Additionally, the Funds Transfer Fraud provision provides, in part, as follows:
The insurer will pay for loss of Money or Securities resulting directly from the transfer of Money or Securities from a Transfer Account to a person, place, or account beyond the Insured Entity’s control, by a Financial Institution that relied upon a written, electronic, telegraphic, cable, or teletype instruction that purported to be a Transfer Instruction but, in fact, was issued without the Insured Entity’s knowledge or consent.
Further, the policy defined “Computer Transfer Fraud” as “the fraudulent entry of Information into or the fraudulent alteration of any Information within a Computer System”.
Under the Computer Transfer Fraud coverage, the parties disagreed on the interpretation of 1) whether the hacking must directly cause the loss in order to trigger coverage and 2) what it means for the loss to occur “without the Insured Entity’s knowledge or consent”. In response to the first issue, Axis took the position that “because the fraudulent email did not itself manipulate MSH’s computer system, but instead simply requested that MSH take affirmative action, a ‘Computer Transfer Fraud’ did not directly cause the transfers.” In other words, the three step-verification process broke the causal connection between the fraudulent email and the loss, rendering the coverage inapplicable. MSH, however, urged the court to apply a proximate cause standard and find that the fraudulent email which caused Lalley to act was sufficient to trigger coverage.
The court noted that while Olga Rozina’s emails set in motion a series of events that led to the loss, the emails did not themselves manipulate MSH’s system and automatically transfer the funds. Instead, the emails requested MSH engage in affirmative conduct to initiate the transfer to the Bulgarian-American Bank account. As a result, the court concluded that the loss did not result directly from the Computer Transfer Fraud.

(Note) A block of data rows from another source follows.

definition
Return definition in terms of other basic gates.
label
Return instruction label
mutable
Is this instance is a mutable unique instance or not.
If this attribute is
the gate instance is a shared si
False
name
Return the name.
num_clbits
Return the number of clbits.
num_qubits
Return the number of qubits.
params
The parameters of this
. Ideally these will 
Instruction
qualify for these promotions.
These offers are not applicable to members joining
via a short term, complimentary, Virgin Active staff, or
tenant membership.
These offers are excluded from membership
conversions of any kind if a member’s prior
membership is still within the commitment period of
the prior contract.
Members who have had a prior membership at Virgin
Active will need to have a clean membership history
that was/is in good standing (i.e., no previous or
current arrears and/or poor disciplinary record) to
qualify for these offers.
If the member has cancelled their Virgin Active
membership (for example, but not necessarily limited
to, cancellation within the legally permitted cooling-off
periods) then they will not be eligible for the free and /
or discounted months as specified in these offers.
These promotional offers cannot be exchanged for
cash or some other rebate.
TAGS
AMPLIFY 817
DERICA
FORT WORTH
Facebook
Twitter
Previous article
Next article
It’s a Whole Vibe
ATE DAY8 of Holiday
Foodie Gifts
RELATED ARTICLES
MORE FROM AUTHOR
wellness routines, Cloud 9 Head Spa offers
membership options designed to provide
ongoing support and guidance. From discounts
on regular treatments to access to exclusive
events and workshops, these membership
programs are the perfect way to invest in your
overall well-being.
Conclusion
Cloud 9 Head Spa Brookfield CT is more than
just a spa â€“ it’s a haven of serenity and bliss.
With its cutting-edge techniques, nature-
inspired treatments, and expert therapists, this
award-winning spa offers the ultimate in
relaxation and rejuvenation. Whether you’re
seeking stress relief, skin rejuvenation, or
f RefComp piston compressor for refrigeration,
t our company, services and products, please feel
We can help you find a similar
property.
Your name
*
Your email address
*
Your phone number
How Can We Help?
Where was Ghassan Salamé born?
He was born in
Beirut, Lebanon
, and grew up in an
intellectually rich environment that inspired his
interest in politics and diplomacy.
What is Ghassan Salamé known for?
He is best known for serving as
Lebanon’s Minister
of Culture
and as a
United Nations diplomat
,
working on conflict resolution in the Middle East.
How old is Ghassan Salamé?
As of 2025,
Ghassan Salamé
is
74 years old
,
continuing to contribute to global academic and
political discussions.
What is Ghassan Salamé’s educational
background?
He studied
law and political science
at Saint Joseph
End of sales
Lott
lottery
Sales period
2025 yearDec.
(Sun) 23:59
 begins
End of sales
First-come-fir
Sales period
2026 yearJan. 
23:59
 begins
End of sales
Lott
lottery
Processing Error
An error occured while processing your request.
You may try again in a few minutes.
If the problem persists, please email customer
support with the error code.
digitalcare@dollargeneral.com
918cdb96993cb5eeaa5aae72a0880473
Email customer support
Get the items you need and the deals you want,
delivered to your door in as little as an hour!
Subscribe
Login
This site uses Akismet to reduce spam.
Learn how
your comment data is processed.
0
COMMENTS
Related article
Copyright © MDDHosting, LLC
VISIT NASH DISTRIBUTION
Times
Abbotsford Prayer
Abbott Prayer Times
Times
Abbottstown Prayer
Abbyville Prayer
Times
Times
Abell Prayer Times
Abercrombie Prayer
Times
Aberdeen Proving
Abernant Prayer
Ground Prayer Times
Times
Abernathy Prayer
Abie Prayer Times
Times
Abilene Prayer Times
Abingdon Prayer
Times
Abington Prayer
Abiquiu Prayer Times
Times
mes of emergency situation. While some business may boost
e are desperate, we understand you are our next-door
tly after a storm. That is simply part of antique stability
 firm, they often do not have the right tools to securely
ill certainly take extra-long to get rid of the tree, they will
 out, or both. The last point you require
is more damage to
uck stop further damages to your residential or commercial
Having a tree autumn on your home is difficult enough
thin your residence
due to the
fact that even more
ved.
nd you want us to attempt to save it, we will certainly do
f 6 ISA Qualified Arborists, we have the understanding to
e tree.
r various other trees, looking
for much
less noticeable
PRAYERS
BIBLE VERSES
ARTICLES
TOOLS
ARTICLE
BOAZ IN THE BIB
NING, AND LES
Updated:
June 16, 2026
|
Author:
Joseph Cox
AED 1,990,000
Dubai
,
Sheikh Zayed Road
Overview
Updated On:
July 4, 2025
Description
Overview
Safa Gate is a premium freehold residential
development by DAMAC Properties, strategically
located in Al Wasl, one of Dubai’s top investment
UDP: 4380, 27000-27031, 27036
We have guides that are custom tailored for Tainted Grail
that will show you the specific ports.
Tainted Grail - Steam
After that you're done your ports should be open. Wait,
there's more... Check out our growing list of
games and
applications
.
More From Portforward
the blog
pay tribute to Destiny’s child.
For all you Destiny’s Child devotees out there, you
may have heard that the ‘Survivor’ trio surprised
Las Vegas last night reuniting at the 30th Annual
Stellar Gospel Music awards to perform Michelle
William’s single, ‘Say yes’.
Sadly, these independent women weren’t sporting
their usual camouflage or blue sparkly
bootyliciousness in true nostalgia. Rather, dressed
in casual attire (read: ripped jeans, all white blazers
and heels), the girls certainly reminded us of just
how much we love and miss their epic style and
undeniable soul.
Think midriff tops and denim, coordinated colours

With regard to the question of whether the loss occurred “without the Insured Entity’s knowledge or consent”, MSH argues that coverage is not precluded merely because the insured was aware of the transfer, but that the “knowledge or consent” requirement be read to require the insured have actual knowledge of material facts like the transferee’s true identity or consent to the transfer in light of the true facts and circumstances. However, the court rejected this argument finding that MSH’s interpretation calls for a heightened requirement to be read into an otherwise unambiguous provision. The court found that since at least three MSH employees had knowledge of and specifically authorized the transfers, the Computer Transfer Fraud coverage was inapplicable.
The court also found the Funds Transfer Fraud coverage did not apply to MSH’s claim because it too included a “knowledge or consent” requirement similar to the Computer Transfer Fraud coverage which was not satisfied.
Prompted by MSH’s argument that the provisions in the policy are redundant and therefore should be rejected, the court clarified the types of claims covered under each provision and stated:
The Computer Transfer Fraud provision covers a loss that occurs when funds are transferred, paid, or delivered to a person, place, or account beyond the insured’s control without the insured’s knowledge or consent. While the coverage afforded under the Funds Transfer Fraud provision is similar, that provision requires that the loss involve a financial institution’s reliance on an instruction by the insured which was actually issued without the insured’s knowledge or consent. The Computer Transfer Fraud provision would apply when the insured’s system is manipulated without the insured’s knowledge and effectuates a transfer, while the Funds Transfer Fraud provision is only applicable when the financial institution relies upon an instruction from the insured which was ultimately not provided by the insured.